┏━━

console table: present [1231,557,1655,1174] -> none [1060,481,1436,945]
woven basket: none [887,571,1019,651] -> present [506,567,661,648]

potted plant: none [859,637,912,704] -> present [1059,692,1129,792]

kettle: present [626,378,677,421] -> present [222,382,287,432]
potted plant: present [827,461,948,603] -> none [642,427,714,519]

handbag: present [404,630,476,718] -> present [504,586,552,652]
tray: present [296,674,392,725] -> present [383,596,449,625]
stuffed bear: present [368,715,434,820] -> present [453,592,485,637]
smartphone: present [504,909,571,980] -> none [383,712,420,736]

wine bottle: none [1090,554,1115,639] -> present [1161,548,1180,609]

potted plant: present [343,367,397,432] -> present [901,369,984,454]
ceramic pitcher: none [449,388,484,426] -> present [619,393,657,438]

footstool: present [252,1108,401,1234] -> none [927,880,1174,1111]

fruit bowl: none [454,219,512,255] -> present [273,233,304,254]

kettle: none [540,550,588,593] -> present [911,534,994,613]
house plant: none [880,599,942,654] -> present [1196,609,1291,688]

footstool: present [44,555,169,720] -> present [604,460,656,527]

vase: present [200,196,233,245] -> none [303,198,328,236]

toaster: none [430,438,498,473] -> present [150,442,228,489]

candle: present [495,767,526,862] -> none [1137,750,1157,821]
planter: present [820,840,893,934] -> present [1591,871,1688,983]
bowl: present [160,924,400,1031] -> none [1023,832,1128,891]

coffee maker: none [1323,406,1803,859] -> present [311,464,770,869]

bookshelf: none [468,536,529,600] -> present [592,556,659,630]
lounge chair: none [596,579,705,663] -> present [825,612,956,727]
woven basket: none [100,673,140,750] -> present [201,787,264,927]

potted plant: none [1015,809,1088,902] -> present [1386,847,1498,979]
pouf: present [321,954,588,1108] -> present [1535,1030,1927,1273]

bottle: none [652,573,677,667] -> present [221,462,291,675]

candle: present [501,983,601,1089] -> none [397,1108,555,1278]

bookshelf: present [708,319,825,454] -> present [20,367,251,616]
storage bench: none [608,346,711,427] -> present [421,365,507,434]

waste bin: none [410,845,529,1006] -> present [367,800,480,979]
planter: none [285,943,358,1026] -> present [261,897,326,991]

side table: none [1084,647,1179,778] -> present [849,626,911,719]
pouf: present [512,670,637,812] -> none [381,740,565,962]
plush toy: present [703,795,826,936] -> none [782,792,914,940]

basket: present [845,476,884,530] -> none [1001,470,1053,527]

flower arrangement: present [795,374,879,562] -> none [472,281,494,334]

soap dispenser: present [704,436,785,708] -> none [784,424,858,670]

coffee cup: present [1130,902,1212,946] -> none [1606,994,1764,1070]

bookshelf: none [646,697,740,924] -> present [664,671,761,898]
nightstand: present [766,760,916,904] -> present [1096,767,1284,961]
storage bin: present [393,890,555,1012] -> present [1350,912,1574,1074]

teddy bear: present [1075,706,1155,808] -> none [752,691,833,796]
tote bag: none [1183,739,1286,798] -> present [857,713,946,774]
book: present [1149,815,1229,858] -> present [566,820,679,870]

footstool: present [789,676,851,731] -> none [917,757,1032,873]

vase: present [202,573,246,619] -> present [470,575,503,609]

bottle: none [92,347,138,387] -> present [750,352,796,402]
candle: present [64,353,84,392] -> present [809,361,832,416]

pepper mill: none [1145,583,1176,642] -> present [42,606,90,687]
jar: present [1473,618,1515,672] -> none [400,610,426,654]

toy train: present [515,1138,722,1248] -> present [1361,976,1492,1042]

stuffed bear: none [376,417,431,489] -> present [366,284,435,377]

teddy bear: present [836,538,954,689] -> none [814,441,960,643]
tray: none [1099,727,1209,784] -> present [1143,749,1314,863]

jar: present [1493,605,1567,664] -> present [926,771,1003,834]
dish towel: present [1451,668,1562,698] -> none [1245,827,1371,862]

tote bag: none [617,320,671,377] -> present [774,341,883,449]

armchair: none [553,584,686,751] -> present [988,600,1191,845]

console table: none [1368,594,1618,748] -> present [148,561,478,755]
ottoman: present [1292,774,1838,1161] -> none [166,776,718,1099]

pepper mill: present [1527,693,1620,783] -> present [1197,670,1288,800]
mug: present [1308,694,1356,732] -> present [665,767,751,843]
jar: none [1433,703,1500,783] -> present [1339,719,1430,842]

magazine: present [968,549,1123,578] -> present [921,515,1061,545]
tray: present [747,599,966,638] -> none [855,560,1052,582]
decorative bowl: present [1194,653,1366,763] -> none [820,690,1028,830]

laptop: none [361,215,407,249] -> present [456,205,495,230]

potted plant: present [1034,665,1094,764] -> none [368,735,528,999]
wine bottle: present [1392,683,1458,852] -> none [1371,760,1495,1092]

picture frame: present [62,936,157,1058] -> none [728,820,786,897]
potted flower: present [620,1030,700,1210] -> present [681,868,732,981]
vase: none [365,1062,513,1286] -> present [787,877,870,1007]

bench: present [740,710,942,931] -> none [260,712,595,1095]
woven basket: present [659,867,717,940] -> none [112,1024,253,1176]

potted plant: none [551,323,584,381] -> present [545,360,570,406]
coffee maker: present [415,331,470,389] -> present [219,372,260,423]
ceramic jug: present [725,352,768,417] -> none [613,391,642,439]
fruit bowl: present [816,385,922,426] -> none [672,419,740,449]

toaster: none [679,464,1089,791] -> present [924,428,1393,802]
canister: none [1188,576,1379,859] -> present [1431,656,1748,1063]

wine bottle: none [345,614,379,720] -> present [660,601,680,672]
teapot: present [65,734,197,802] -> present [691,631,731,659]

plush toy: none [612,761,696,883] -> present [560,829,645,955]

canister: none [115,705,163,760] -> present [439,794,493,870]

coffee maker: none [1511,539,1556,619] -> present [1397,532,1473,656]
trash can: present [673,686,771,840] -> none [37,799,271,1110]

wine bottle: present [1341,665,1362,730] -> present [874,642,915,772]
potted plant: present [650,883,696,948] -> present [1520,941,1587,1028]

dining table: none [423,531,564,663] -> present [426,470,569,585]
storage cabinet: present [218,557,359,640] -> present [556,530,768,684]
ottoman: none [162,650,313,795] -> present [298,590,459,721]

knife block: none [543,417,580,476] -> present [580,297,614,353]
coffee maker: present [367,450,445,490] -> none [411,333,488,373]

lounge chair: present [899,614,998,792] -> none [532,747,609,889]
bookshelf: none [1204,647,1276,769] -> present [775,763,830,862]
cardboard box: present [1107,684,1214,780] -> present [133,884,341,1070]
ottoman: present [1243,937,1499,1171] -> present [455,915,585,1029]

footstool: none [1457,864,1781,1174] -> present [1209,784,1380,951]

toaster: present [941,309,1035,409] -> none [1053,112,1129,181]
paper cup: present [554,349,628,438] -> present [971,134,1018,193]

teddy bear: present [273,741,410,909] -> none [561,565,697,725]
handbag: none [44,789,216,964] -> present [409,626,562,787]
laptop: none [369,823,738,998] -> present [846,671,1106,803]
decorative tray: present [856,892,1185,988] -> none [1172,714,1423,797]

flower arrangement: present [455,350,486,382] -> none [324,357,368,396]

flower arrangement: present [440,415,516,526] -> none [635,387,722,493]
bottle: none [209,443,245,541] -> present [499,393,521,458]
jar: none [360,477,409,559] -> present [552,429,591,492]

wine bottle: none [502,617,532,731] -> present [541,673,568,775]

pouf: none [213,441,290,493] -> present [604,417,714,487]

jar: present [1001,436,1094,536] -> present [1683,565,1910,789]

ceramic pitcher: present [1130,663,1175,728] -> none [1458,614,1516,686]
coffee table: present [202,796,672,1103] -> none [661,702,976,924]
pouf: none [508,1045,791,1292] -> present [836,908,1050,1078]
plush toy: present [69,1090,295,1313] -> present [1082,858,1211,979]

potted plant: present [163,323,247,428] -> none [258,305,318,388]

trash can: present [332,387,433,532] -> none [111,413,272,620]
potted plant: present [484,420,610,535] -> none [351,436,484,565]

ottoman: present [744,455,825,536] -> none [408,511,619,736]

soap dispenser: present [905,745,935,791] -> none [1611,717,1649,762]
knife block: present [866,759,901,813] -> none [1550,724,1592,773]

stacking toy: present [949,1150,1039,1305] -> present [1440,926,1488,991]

┗━━

◆ **Task objective**
Take the line that contains "ottoman: present [744,455,825,536]" and each line after it through the end of the records, and repeat them all exactly. Nothing else.

◆ **Task answer**
ottoman: present [744,455,825,536] -> none [408,511,619,736]

soap dispenser: present [905,745,935,791] -> none [1611,717,1649,762]
knife block: present [866,759,901,813] -> none [1550,724,1592,773]

stacking toy: present [949,1150,1039,1305] -> present [1440,926,1488,991]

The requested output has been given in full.